Stored data entries:
= = = = = = =
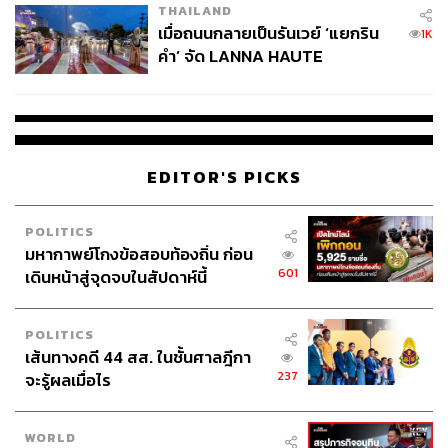
THAILAND
เมื่อถนนกลายเป็นรันเวย์ ‘แยกริน
1K
คำ’ จัด LANNA HAUTE
COUTURE กลางสายฝน
EDITOR'S PICKS
POLITICS
มหากาพย์โกงข้อสอบท้องถิ่น ก่อน
601
เดินหน้าสู่จุดจบในสัปดาห์นี้
POLITICS
เส้นทางคดี 44 สส. ในชั้นศาลฎีกา
237
จะรู้ผลเมื่อไร
WORLD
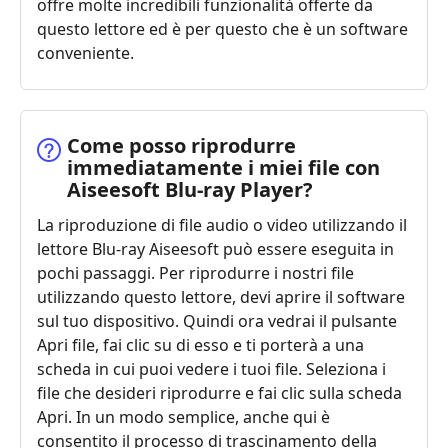
offre molte incredibili funzionalità offerte da
questo lettore ed è per questo che è un software
conveniente.
Come posso riprodurre
immediatamente i miei file con
Aiseesoft Blu-ray Player?
La riproduzione di file audio o video utilizzando il
lettore Blu-ray Aiseesoft può essere eseguita in
pochi passaggi. Per riprodurre i nostri file
utilizzando questo lettore, devi aprire il software
sul tuo dispositivo. Quindi ora vedrai il pulsante
Apri file, fai clic su di esso e ti porterà a una
scheda in cui puoi vedere i tuoi file. Seleziona i
file che desideri riprodurre e fai clic sulla scheda
Apri. In un modo semplice, anche qui è
consentito il processo di trascinamento della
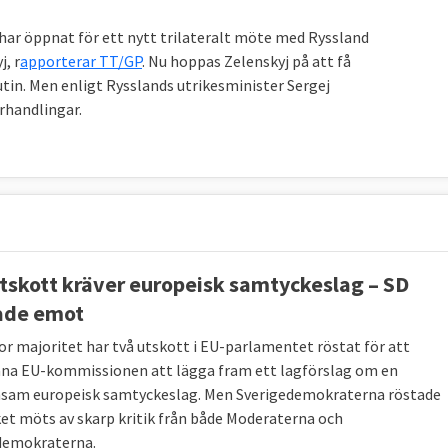
ar öppnat för ett nytt trilateralt möte med Ryssland
, r
apporterar TT/GP
. Nu hoppas Zelenskyj på att få
tin. Men enligt Rysslands utrikesminister Sergej
örhandlingar.
tskott kräver europeisk samtyckeslag – SD
ade emot
or majoritet har två utskott i EU-parlamentet röstat för att
a EU-kommissionen att lägga fram ett lagförslag om en
am europeisk samtyckeslag. Men Sverigedemokraterna röstade
lket möts av skarp kritik från både Moderaterna och
demokraterna.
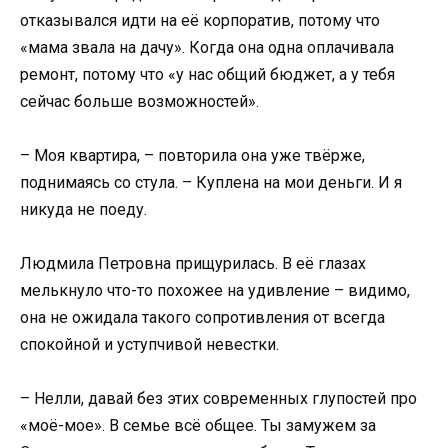
отказывался идти на её корпоратив, потому что
«мама звала на дачу». Когда она одна оплачивала
ремонт, потому что «у нас общий бюджет, а у тебя
сейчас больше возможностей».
– Моя квартира, – повторила она уже твёрже,
поднимаясь со стула. – Куплена на мои деньги. И я
никуда не поеду.
Людмила Петровна прищурилась. В её глазах
мелькнуло что-то похожее на удивление – видимо,
она не ожидала такого сопротивления от всегда
спокойной и уступчивой невестки.
– Нелли, давай без этих современных глупостей про
«моё-мое». В семье всё общее. Ты замужем за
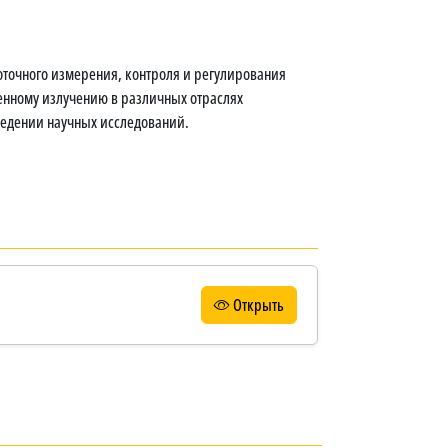
точного измерения, контроля и регулирования
венному излучению в различных отраслях
едении научных исследований.
Открыть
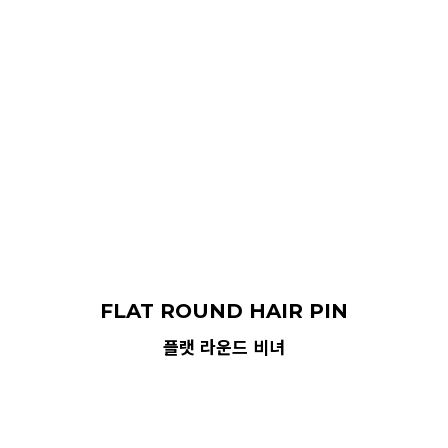
FLAT ROUND HAIR PIN
플랫 라운드 비녀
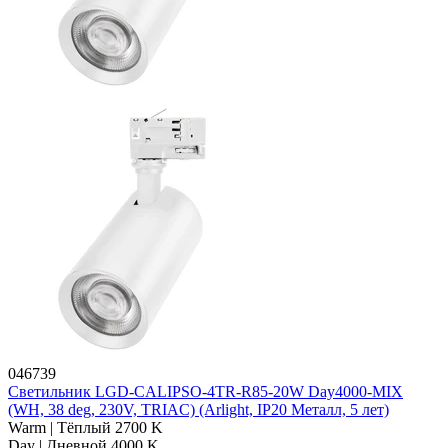
046739
Светильник LGD-CALIPSO-4TR-R85-20W Day4000-MIX
(WH, 38 deg, 230V, TRIAC) (Arlight, IP20 Металл, 5 лет)
Warm | Тёплый 2700 K
Day | Дневной 4000 K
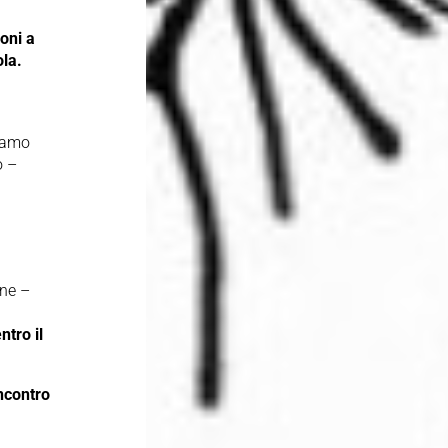
ioni a
ola.
biamo
o –
one –
tro il
incontro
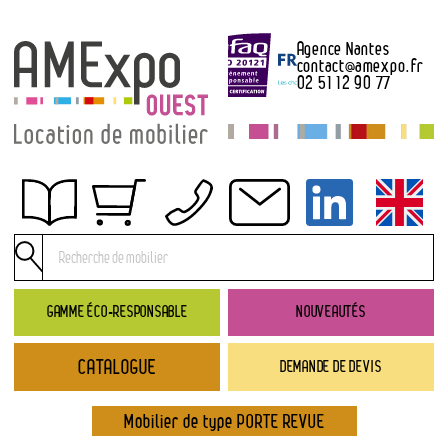
Agence Nantes
contact
@
amexpo.fr
02 51 12 90 77
Obtenir un devis
Conditions générales de location
Conditions de règlement
GAMME ÉCO-RESPONSABLE
NOUVEAUTÉS
Contact
CATALOGUE
DEMANDE DE DEVIS
Catalogue
→ Nouveautés
Mobilier de type PORTE REVUE
→ Gamme éco-responsable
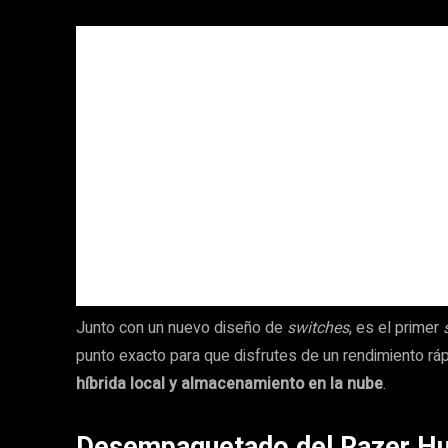
Junto con un nuevo diseño de
switches
, es el primer
punto exacto para que disfrutes de un rendimiento r
híbrida local y almacenamiento en la nube
.
Desempaquetado del Razer Hu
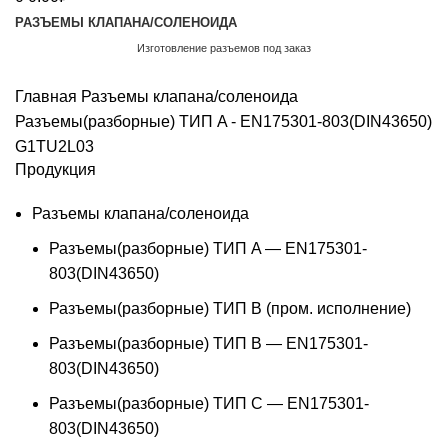
РАЗЪЕМЫ КЛАПАНА/СОЛЕНОИДА
Изготовление разъемов под заказ
Обратный звонок
Главная
Разъемы клапана/соленоида
Разъемы(разборные) ТИП A - EN175301-803(DIN43650)
G1TU2L03
Продукция
Разъемы клапана/соленоида
Разъемы(разборные) ТИП A — EN175301-
803(DIN43650)
Разъемы(разборные) ТИП В (пром. исполнение)
Разъемы(разборные) ТИП B — EN175301-
803(DIN43650)
Разъемы(разборные) ТИП C — EN175301-
803(DIN43650)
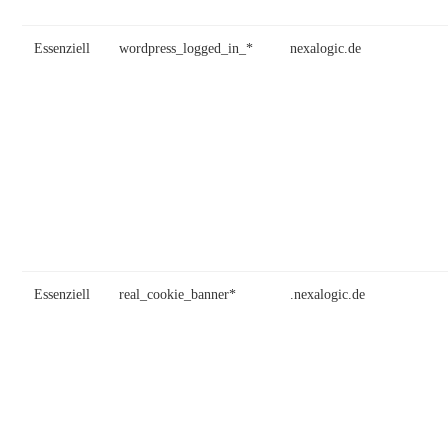
Essenziell
wordpress_logged_in_*
nexalogic.de
Essenziell
real_cookie_banner*
.nexalogic.de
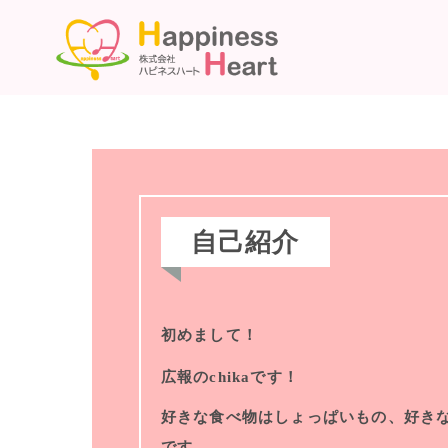
自己紹介
初めまして！
広報のchikaです！
好きな食べ物はしょっぱいもの、好き
です。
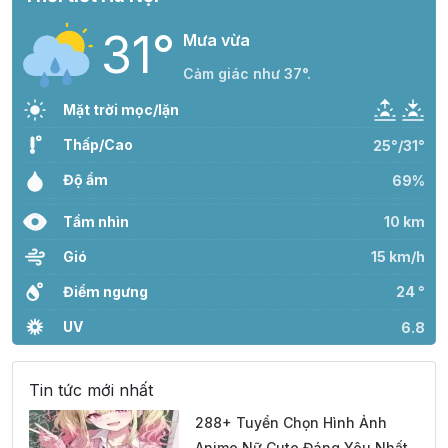
31°
Mưa vừa
Cảm giác như 37°.
Mặt trời mọc/lặn
Thấp/Cao
25°/31°
Độ ẩm
69%
Tầm nhìn
10 km
Gió
15 km/h
Điểm ngưng
24 °
UV
6.8
Tin tức mới nhất
288+ Tuyển Chọn Hình Ảnh
Anime Nữ Cute Đáng Yêu Nhất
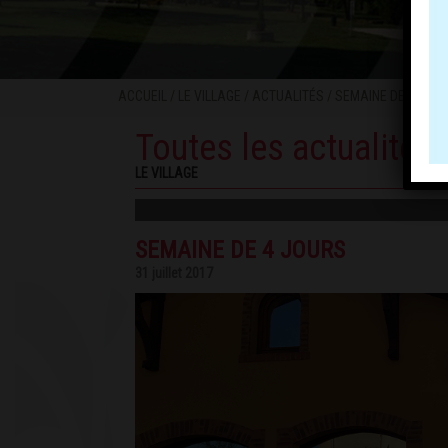
ACCUEIL
/
LE VILLAGE
/
ACTUALITÉS
/ SEMAINE DE 4 JOU
Toutes les actualités
LE VILLAGE
SEMAINE DE 4 JOURS
31 juillet 2017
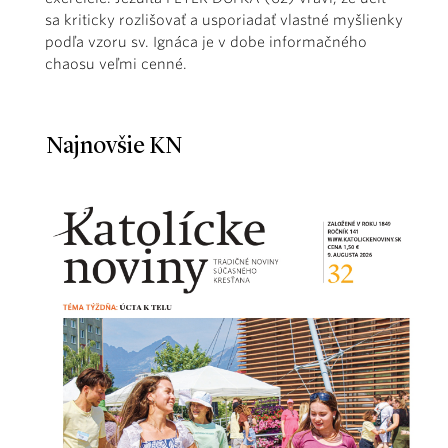
sa kriticky rozlišovať a usporiadať vlastné myšlienky
podľa vzoru sv. Ignáca je v dobe informačného
chaosu veľmi cenné.
Najnovšie KN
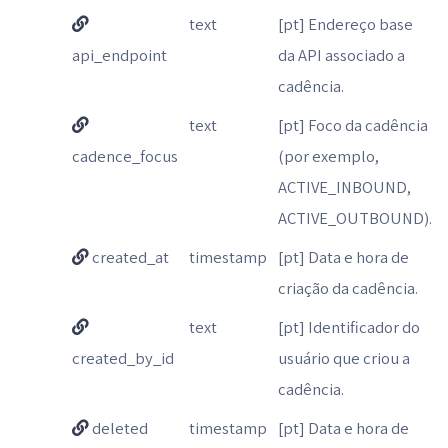
text
[pt] Endereço base
api_endpoint
da API associado a
cadência.
text
[pt] Foco da cadência
cadence_focus
(por exemplo,
ACTIVE_INBOUND,
ACTIVE_OUTBOUND).
created_at
timestamp
[pt] Data e hora de
criação da cadência.
text
[pt] Identificador do
created_by_id
usuário que criou a
cadência.
deleted
timestamp
[pt] Data e hora de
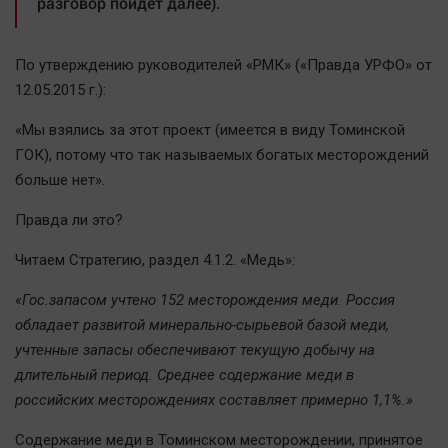
разговор пойдёт далее).
По утверждению руководителей «РМК» («Правда УРФО» от
12.05.2015 г.):
«Мы взялись за этот проект (имеется в виду Томинской
ГОК), потому что так называемых богатых месторождений
больше нет».
Правда ли это?
Читаем Стратегию, раздел 4.1.2. «Медь»:
«Гос.запасом учтено 152 месторождения меди. Россия
обладает развитой минерально-сырьевой базой меди,
учтенные запасы обеспечивают текущую добычу на
длительный период. Среднее содержание меди в
российских месторождениях составляет примерно 1,1%.»
Содержание меди в Томинском месторождении, принятое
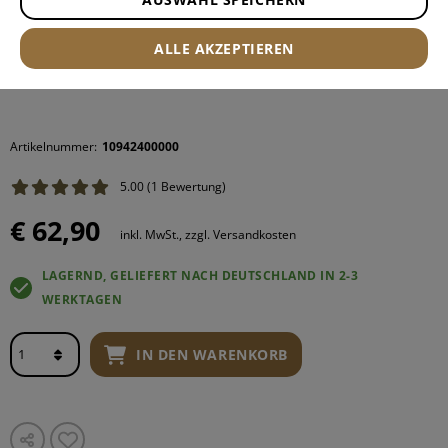
ALLE AKZEPTIEREN
Artikelnummer:
10942400000
5.00 (1 Bewertung)
€ 62,90
inkl. MwSt., zzgl. Versandkosten
LAGERND, GELIEFERT NACH DEUTSCHLAND IN 2-3
WERKTAGEN
IN DEN WARENKORB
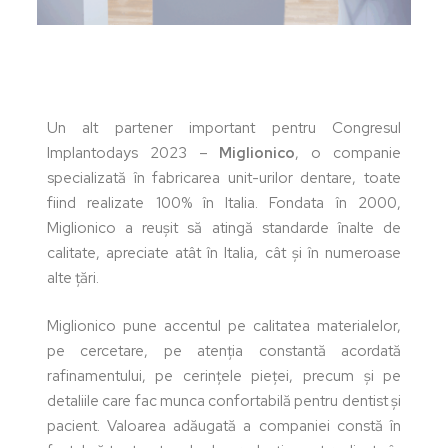
Un alt partener important pentru Congresul
Implantodays 2023 –
Miglionico
, o companie
specializată în fabricarea unit-urilor dentare, toate
fiind realizate 100% în Italia. Fondata în 2000,
Miglionico a reușit să atingă standarde înalte de
calitate, apreciate atât în Italia, cât și în numeroase
alte țări.
Miglionico pune accentul pe calitatea materialelor,
pe cercetare, pe atenția constantă acordată
rafinamentului, pe cerințele pieței, precum și pe
detaliile care fac munca confortabilă pentru dentist și
pacient. Valoarea adăugată a companiei constă în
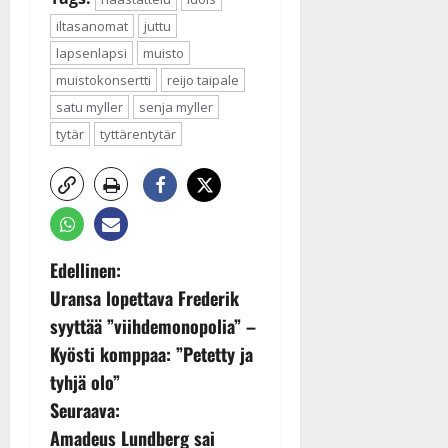
iltasanomat
juttu
lapsenlapsi
muisto
muistokonsertti
reijo taipale
satu myller
senja myller
tytär
tyttärentytär
P
Edellinen:
Uransa lopettava Frederik
o
syyttää ”viihdemonopolia” –
s
Kyösti komppaa: ”Petetty ja
tyhjä olo”
t
Seuraava:
n
Amadeus Lundberg sai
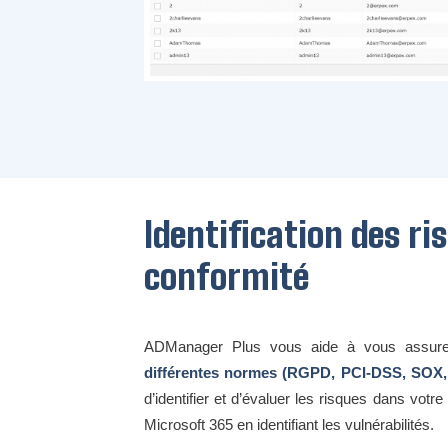
Identification des ri
conformité
ADManager Plus vous aide à vous assure
différentes normes (RGPD, PCI-DSS, SOX
d’identifier et d’évaluer les risques dans votr
Microsoft 365 en identifiant les vulnérabilités.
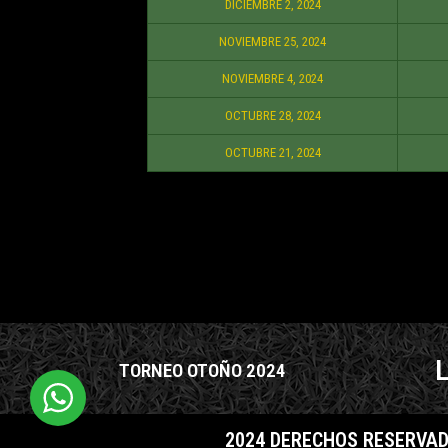
DICIEMBRE 2, 2024
NOVIEMBRE 25, 2024
NOVIEMBRE 4, 2024
OCTUBRE 28, 2024
OCTUBRE 21, 2024
TORNEO OTOÑO 2024
2024 DERECHOS RESERVAD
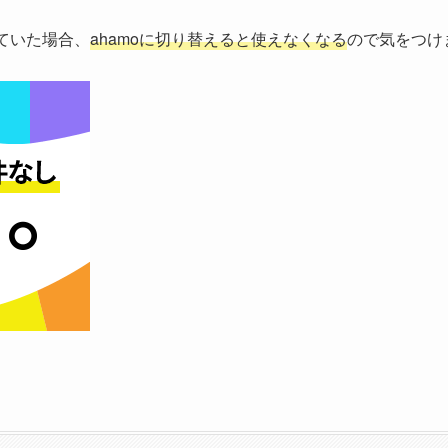
ていた場合、
ahamoに切り替えると使えなくなる
ので気をつけ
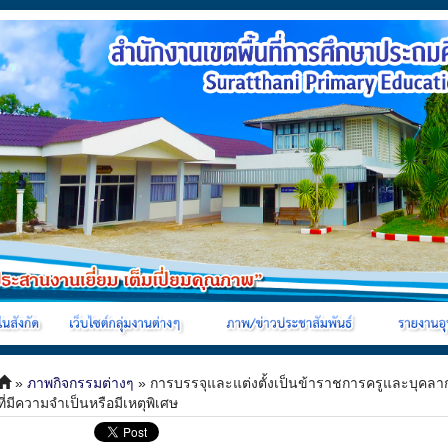
»
ภาพกิจกรรมต่างๆ
» การบรรจุและแต่งตั้งเป็นข้าราชการครูและบุคลาก
ที่มีความจำเป็นหรือมีเหตุพิเศษ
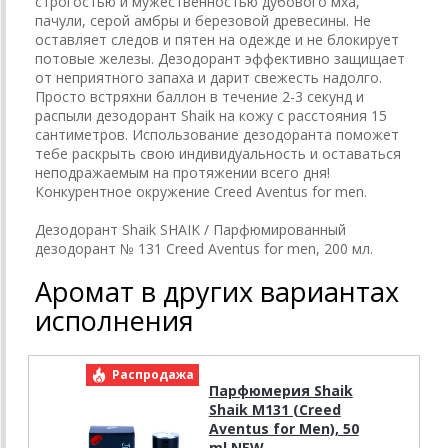
строгостью и мужественностью дубового мха,
пачули, серой амбры и березовой древесины. Не
оставляет следов и пятен на одежде и не блокирует
потовые железы. Дезодорант эффективно защищает
от неприятного запаха и дарит свежесть надолго.
Просто встряхни баллон в течение 2-3 секунд и
распыли дезодорант Shaik на кожу с расстояния 15
сантиметров. Использование дезодоранта поможет
тебе раскрыть свою индивидуальность и оставаться
неподражаемым на протяжении всего дня!
Конкурентное окружение Creed Aventus for men.
Дезодорант Shaik SHAIK / Парфюмированный
дезодорант № 131 Creed Aventus for men, 200 мл.
Аромат в других вариантах
исполнения
Распродажа
Р
Парфюмерия Shaik
Shaik M131 (Creed
Aventus for Men), 50
ml NEW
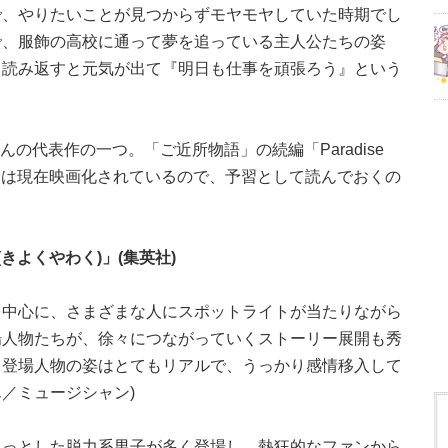
で、やりたいことが見つからずモヤモヤしていた時期でし
で、服飾の高校に通って夢を追っている主人公たちの姿
も読み返すと元気が出て『明日も仕事を頑張ろう』という
の代表作の一つ。「ご近所物語」の続編「Paradise
社）は現在映画化されているので、予習として読んでおくの
きよくやわく)」(集英社)
を中心に、さまざまな人にスポットライトが当たりながら
場人物たちが、徐々につながっていくストーリー展開も秀
く登場人物の姿はとてもリアルで、うっかり感情移入して
／ミュージシャン)
さっとした脱力系男子が多く登場し、熱狂的なファンから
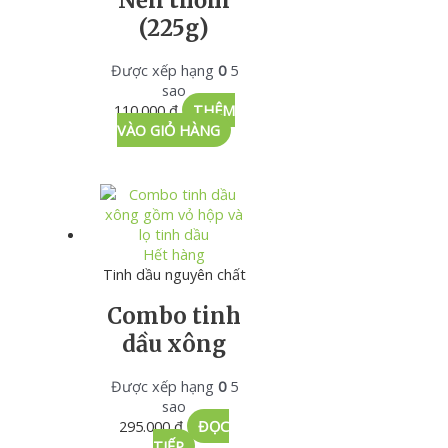
(225g)
Được xếp hạng
0
5
sao
110.000
₫
THÊM
VÀO GIỎ HÀNG
Hết hàng
Tinh dầu nguyên chất
Combo tinh
dầu xông
Được xếp hạng
0
5
sao
295.000
₫
ĐỌC
TIẾP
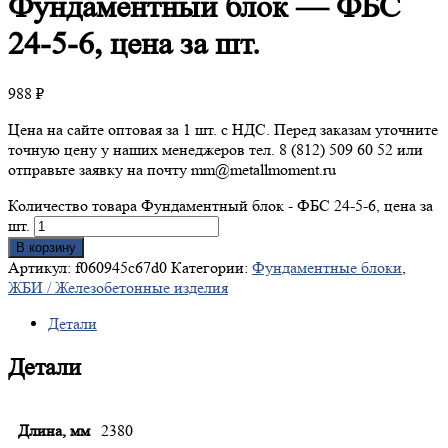
Фундаментный
блок — ФБС
24-5-6, цена за шт.
988
₽
Цена на сайте оптовая за 1 шт. с НДС. Перед заказам уточните
точную цену у наших менеджеров тел. 8 (812) 509 60 52 или
отправьте заявку на почту mm@metallmoment.ru
Количество товара Фундаментный блок - ФБС 24-5-6, цена за
шт.
В корзину
Артикул:
f060945c67d0
Категории:
Фундаментные блоки
,
ЖБИ / Железобетонные изделия
Детали
Детали
Длина, мм
2380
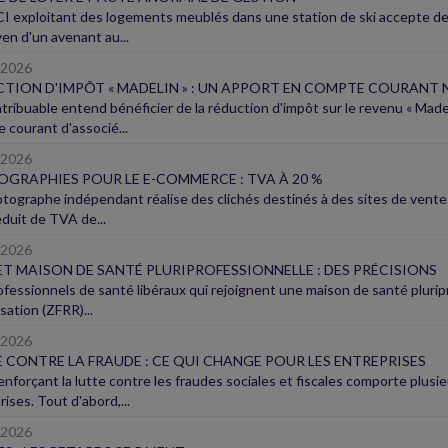
I exploitant des logements meublés dans une station de ski accepte de r
en d'un avenant au...
/2026
TION D'IMPÔT « MADELIN » : UN APPORT EN COMPTE COURANT N
tribuable entend bénéficier de la réduction d'impôt sur le revenu « Madel
 courant d'associé...
/2026
GRAPHIES POUR LE E-COMMERCE : TVA À 20 %
tographe indépendant réalise des clichés destinés à des sites de vente 
éduit de TVA de...
/2026
ET MAISON DE SANTÉ PLURIPROFESSIONNELLE : DES PRÉCISIONS
ofessionnels de santé libéraux qui rejoignent une maison de santé plurip
isation (ZFRR)...
/2026
 CONTRE LA FRAUDE : CE QUI CHANGE POUR LES ENTREPRISES
 renforçant la lutte contre les fraudes sociales et fiscales comporte plus
ises. Tout d'abord,...
/2026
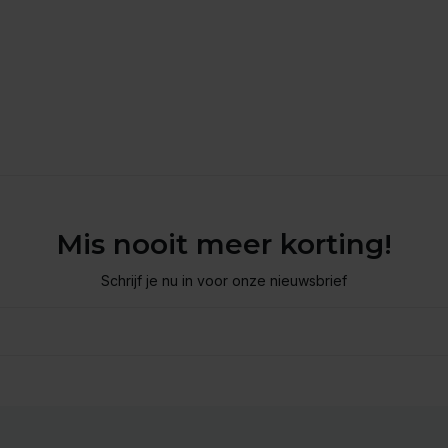
Mis nooit meer korting!
Schrijf je nu in voor onze nieuwsbrief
= = = = = = =
Only the lines above from the one with "มหากาพย์โกงข้อสอบท้องถิ่น ก่อน" to the one with "sul tuo dispositivo." should be printed, both included and exactly as written; no picture belongs in the copy.

มหากาพย์โกงข้อสอบท้องถิ่น ก่อน
601
เดินหน้าสู่จุดจบในสัปดาห์นี้
POLITICS
เส้นทางคดี 44 สส. ในชั้นศาลฎีกา
237
จะรู้ผลเมื่อไร
WORLD
offre molte incredibili funzionalità offerte da
questo lettore ed è per questo che è un software
conveniente.
Come posso riprodurre
immediatamente i miei file con
Aiseesoft Blu-ray Player?
La riproduzione di file audio o video utilizzando il
lettore Blu-ray Aiseesoft può essere eseguita in
pochi passaggi. Per riprodurre i nostri file
utilizzando questo lettore, devi aprire il software
sul tuo dispositivo. Quindi ora vedrai il pulsante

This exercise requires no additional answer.